### Required actions
1) According to the Schedule 13D excerpt, how many votes does each share of Class A Common Stock have?
2) Copy out every line of the listing below word for word, omitting the pictures.

Page text Block Start

The Reporting Person acquired, and has held, all of its Common Shares for investment purposes. The Reporting Person does not have any current intention to purchase any additional Common Shares. However, depending on market conditions and other factors, the Reporting Person may hold or sell, pursuant to the registration of the Common Shares contemplated by the Letter Agreement described in Item 6 or otherwise, any or all of its Common Shares, or purchase additional Common Shares, all on such terms and at such times as the Reporting Person considers desirable.


CUSIP NO. 843611 10 4   Page 4 of 16

 

Except as set forth above, the Reporting Person has no plans or proposals which relate to or would result in any of the transactions described in subparagraphs (a) through (j) of Item 4 of Schedule 13D.

 

Item 5. Interest in Securities of the Issuer.

 

(a) For the purpose of Rule 13d-3 promulgated under the Securities Exchange Act of 1934, as amended (the “Exchange Act”), Cerro currently beneficially owns 11,378,088 shares of Class A Common Stock, representing approximately 17.3% of the outstanding Class A Common Stock of the Issuer and approximately 14.2% of the outstanding Common Shares of the Issuer. Class A Common Stock is convertible on a one-for-one basis to Common Stock at the option of the holder or automatically upon the sale or transfer of the Class A Common Stock to a non-affiliate of a Founding Stockholder. The Common Stock and the Class A Common Stock may be deemed to constitute a single class of equity securities for purposes of Regulation 13D under the Exchange Act.

 

(b) Except as set forth herein, neither the Reporting Person nor, to the best of its knowledge, any other individuals named in Appendix A hereto, beneficially owns any Common Shares.

 

(c) The Reporting Person has sole power to vote and to dispose of 11,378,088 shares of Class A Common Stock. Except with respect to the election of directors or as required by law, the Common Stock and Class A Common stock vote together as a single class. Each share of Common Stock has one vote per share and each share of Class A Common Stock has five votes per share on all matters submitted to a vote of stockholders, voting as one class.

 

(d) None, except as described in Items 3 and 4 above.

 

(e) Not applicable.

 

Item 6. Contracts, Arrangements, Understandings or Relationships with Respect to Securities of the Issuer.

Page text Block End
Exercise data Block Start

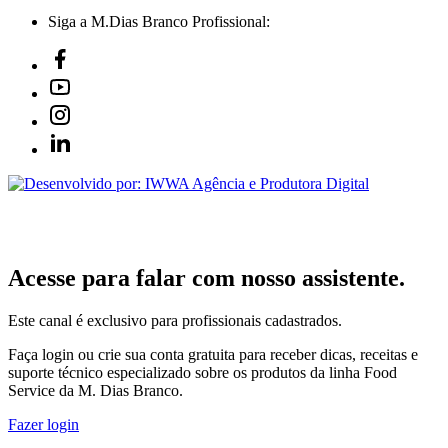
Siga a M.Dias Branco Profissional:
Acesse para falar com nosso assistente.
Este canal é exclusivo para profissionais cadastrados.
Faça login ou crie sua conta gratuita para receber dicas, receitas e
suporte técnico especializado sobre os produtos da linha Food
Service da M. Dias Branco.
Fazer login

Exercise data Block End

### Your responses
1) Five votes per share.

2)
Siga a M.Dias Branco Profissional:
Acesse para falar com nosso assistente.
Este canal é exclusivo para profissionais cadastrados.
Faça login ou crie sua conta gratuita para receber dicas, receitas e
suporte técnico especializado sobre os produtos da linha Food
Service da M. Dias Branco.
Fazer login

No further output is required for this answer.